14.6          Project-level monitoring and evaluation: All FCDO projects that we deliver have internal functions that provide monitoring and evaluation at arms-length from the technical functions. This allows us to reduce internal conflicts of interest and unconscious bias in our own assessment of our performance.


14.7          Annual reviews: All FCDO projects that we deliver are subject to annual reviews, which are sometimes conducted by full-time FCDO personnel and sometimes by external consultants, but review projects from an independent perspective.


14.8          Annual reviews check progress against the logframe, review other documents such as risk registers, include interviews of key people (project staff, FCDO personnel, beneficiaries, other stakeholders), and draw in the experience of the reviewer on best practice and common sectoral challenges.


14.9          Third party reviews: The FCDO often commissions third party reviews to further explore the adequacy of both the design and the implementation of projects. One such review was conducted by Ecorys UK Ltd, of the Khyber Pakhtunkhwa Education Support Programme, in 2018.


14.10      Internal audits: Adam Smith International has an independent audit function in place, which regularly reviews projects implemented by ASI to ensure that they are implementing good practice. Implementation of internal audit recommendations is a key responsibility of project managers and is followed-up regularly. The three projects we currently deliver for FCDO were last subject to internal audits in 2018 and 2020.


14.11      External audits: The FCDO often commissions external audits of projects to ensure compliance with its requirements. ASI provides all information required by the auditor.


14.12      Culture and relationships: Perhaps the single most important factor in ensuring the effectiveness of the above tools and processes, is the culture of the delivery partner and FCDO client, and the relationship between them. A culture of openness and honesty about successes and failures allows those people to continuously improve aid-funded interventions.


14.13      Our experience is that the FCDO in Pakistan does engage on this basis, and that is a key factor behind the success of many of its aid initiatives. Additional openness and seamless working could be achieved by enabling more individuals who work for delivery partners, on behalf of the UK government, to have security clearances.

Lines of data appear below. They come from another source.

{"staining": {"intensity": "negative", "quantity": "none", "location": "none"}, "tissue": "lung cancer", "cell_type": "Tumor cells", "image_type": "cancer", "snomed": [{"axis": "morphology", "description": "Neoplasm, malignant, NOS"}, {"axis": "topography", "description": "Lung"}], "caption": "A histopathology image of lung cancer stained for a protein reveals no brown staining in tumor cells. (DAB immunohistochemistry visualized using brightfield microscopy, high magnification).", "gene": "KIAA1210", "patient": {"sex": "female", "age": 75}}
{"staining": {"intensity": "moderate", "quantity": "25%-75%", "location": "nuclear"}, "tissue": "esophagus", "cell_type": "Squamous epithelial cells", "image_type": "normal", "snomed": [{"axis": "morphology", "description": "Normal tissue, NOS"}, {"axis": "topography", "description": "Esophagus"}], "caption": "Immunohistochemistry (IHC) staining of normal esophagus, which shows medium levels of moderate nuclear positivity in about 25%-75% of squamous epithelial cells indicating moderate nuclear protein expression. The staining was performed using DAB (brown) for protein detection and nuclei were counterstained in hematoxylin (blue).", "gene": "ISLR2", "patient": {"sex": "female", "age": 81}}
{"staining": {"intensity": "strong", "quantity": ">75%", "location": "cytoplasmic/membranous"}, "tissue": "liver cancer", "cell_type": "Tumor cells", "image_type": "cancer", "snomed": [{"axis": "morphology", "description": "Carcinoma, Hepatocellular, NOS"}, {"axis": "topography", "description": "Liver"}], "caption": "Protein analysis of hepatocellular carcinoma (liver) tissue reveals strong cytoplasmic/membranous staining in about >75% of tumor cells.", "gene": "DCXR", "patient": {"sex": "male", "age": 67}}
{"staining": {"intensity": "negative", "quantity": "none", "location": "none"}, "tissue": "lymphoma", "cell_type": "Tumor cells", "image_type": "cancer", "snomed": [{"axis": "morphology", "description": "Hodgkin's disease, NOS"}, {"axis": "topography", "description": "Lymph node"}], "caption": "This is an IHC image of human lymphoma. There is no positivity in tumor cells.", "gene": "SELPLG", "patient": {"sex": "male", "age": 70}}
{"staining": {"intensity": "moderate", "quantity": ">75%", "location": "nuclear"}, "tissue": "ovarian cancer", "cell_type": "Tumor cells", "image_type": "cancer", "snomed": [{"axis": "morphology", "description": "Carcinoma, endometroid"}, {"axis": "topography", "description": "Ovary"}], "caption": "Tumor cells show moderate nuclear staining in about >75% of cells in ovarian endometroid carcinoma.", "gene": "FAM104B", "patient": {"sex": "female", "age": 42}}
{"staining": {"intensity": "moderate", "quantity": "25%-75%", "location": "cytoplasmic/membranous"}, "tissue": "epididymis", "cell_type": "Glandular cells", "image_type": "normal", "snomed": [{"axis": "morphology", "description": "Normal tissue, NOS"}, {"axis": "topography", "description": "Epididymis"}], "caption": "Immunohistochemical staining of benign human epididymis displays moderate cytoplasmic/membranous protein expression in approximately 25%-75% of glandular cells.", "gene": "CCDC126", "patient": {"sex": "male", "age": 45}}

14.14      Evidence of lessons learned being turned into action: At a project level, there is extensive evidence of lessons being turned into action in the lessons learned sections of many regular reports, and in the tracking of actions required from annual reviews and audits.


14.15      From technical perspective, our experience in Pakistan is that the FCDO encourages and enables actions to address lessons learned.


14.16      From the programme and financial management perspective, FCDO’s country mission is often subject by procedures and requirements that emanate from headquarters. These constrain them from the agile approach needed to make worthwhile changes.

[1] Clist, Paul, ‘Payment by results in international development: Evidence from the first decade’ (September 2019), p.2.